Pasó tres días encerrada en su departamento. No salía ni para comprar comida. Se conformaba con lo que encontraba en la heladera, el freezer o la alacena, que nunca era mucho, porque le disgustaba hacer las compras de la semana. Había decidido no atender ni a sus amigas. Pero cuando llamó Pedro, ella atendió pensando que tal vez había averiguado algo nuevo sobre Vicen. Muy pronto descubrió que Pedro quería hablar de sus problemas, de lo que estaba enfrentando. Verónica le siguió la conversación, trató de alentarlo, pero no lo invitó a su casa ni él le dijo de verse. Pedro repitió el llamado dos veces más. A la tercera, Verónica le dijo que ella también estaba pasando por un momento difícil, personal y profesional, y que sentía que no podía ayudarlo. Que su problema la superaba y que no podía hacer nada salvo alentarlo a vivir como él deseaba.

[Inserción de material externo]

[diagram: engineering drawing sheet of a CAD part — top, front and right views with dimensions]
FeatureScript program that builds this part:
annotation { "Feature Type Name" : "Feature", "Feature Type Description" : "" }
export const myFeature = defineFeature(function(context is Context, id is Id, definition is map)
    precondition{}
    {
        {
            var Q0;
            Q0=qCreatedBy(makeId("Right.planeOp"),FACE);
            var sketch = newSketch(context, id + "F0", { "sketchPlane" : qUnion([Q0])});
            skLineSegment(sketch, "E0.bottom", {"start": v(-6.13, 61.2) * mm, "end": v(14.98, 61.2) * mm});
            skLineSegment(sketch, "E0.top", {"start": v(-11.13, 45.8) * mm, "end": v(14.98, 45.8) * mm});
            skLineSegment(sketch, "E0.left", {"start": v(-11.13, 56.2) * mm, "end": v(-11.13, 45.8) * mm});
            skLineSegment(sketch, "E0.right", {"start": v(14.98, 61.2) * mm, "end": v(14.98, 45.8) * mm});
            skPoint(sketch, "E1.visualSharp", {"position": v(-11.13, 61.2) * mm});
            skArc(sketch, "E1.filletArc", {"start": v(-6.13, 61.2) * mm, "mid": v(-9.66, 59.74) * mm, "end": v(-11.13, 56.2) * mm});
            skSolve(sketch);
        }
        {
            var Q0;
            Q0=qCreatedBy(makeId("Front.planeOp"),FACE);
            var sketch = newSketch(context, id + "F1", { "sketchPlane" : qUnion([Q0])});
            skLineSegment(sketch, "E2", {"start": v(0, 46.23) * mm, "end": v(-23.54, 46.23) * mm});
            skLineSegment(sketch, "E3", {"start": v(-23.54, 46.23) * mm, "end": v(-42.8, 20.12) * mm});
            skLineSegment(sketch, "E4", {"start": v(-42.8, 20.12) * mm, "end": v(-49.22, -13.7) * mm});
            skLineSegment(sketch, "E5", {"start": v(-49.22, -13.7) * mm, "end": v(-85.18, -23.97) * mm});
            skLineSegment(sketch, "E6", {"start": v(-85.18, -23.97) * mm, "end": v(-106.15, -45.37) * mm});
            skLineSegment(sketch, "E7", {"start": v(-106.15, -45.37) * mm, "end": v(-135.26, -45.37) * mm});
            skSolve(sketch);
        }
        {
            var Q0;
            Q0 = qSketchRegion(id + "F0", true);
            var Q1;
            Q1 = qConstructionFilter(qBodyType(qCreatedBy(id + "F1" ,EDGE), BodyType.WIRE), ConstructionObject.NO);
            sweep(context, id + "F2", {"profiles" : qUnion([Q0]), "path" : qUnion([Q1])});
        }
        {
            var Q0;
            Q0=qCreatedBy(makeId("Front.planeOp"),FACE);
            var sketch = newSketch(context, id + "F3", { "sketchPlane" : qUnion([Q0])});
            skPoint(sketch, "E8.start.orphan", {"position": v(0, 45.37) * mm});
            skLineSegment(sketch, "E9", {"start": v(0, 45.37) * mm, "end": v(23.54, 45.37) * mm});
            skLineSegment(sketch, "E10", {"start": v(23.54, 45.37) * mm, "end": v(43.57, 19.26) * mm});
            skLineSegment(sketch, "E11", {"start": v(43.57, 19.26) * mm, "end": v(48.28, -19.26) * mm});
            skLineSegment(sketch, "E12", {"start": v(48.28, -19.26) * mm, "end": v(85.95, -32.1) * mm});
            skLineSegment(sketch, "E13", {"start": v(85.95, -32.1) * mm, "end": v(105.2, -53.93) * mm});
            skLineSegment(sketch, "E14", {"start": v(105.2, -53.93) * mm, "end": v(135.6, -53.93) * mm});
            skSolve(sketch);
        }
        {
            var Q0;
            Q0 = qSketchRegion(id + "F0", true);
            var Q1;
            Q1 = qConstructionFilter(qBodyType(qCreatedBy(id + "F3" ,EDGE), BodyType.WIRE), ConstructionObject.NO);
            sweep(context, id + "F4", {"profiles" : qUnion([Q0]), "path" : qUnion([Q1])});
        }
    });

Marcelo, el portero del edificio, se había preocupado en esos días una vez más por ella. Había golpeado su puerta un par de veces y se ofreció para hacerle alguna compra o para lo que ella necesitase. Era tan amable e incondicional que fue al único que le dio una explicación.

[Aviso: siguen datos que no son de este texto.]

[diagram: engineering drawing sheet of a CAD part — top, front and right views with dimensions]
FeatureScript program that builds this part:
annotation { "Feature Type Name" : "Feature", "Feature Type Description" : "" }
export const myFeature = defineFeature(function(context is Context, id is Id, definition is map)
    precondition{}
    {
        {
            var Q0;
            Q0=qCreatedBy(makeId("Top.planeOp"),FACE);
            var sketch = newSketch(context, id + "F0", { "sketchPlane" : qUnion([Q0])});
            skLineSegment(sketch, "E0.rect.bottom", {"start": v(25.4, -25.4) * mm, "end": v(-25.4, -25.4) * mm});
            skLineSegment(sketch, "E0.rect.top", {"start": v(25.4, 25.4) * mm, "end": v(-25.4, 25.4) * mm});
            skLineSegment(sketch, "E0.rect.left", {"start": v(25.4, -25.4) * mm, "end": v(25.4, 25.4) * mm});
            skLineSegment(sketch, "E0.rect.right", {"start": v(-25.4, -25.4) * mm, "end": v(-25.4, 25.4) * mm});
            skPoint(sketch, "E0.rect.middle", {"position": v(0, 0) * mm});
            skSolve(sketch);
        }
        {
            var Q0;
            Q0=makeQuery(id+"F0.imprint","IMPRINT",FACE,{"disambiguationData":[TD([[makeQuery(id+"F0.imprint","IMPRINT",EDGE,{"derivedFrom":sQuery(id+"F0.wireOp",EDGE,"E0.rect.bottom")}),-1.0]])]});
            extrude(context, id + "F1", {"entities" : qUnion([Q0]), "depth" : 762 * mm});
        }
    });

—Tengo varios quilombos, pero nada tan grave como para que no me veas salir en unos días, rozagante como siempre. Si necesito algo, te juro que te llamo.
Cuando sonó su celular y vio que decía «desconocido», pensó que se trataba de Pedro, con su infierno teológico a cuestas. Decidió no atender. El teléfono insistió una segunda y una tercera vez. ¿Y si no era Pedro?
—Hola, soy Rafael. Me hiciste una nota en el club Brisas.
Verónica, que estaba sentada frente a la computadora, se puso de pie al escuchar la voz de Rafael.
—Necesito ayuda. El técnico del club, Rivero, es un mal bicho. Lo denuncié y casi me matan. No tengo adónde ir.
—¿Dónde estás, que te voy a buscar?
Rafael le dio la dirección. En menos de cinco minutos, Verónica estaba en la calle buscando un taxi. En media hora llegó al lugar. La dirección se correspondía con un supermercado chino. Le dijo al taxista que esperase, que en unos minutos regresaban a Villa Crespo. Entró al súper y se dirigió a la caja, que atendía una mujer china. Con cierta incredulidad preguntó:
—Busco a Rafael. ¿Puede ser que esté acá?
La china le gritó a alguien en su idioma. Un chino se metió por una puerta que estaba al fondo del supermercado. Enseguida apareció el mismo chino en compañía de Rafael, que tenía la cara destrozada y caminaba con dificultad. No era una exageración que casi lo habían matado.
—Julián es mi amigo —le dijo Rafael señalando al chino que estaba a su lado—. Pero no puedo comprometerlo quedándome acá más tiempo. Y tampoco puedo volver a la pensión, porque ahí me fueron a buscar.
Por lo que Verónica podía observar, Rafael no tenía siquiera una bolsa con sus cosas. Era él solo, sin nada de equipaje. Verónica le apretó suavemente el brazo.
—Te voy a llevar a un lugar seguro. Vas a venir a mi departamento.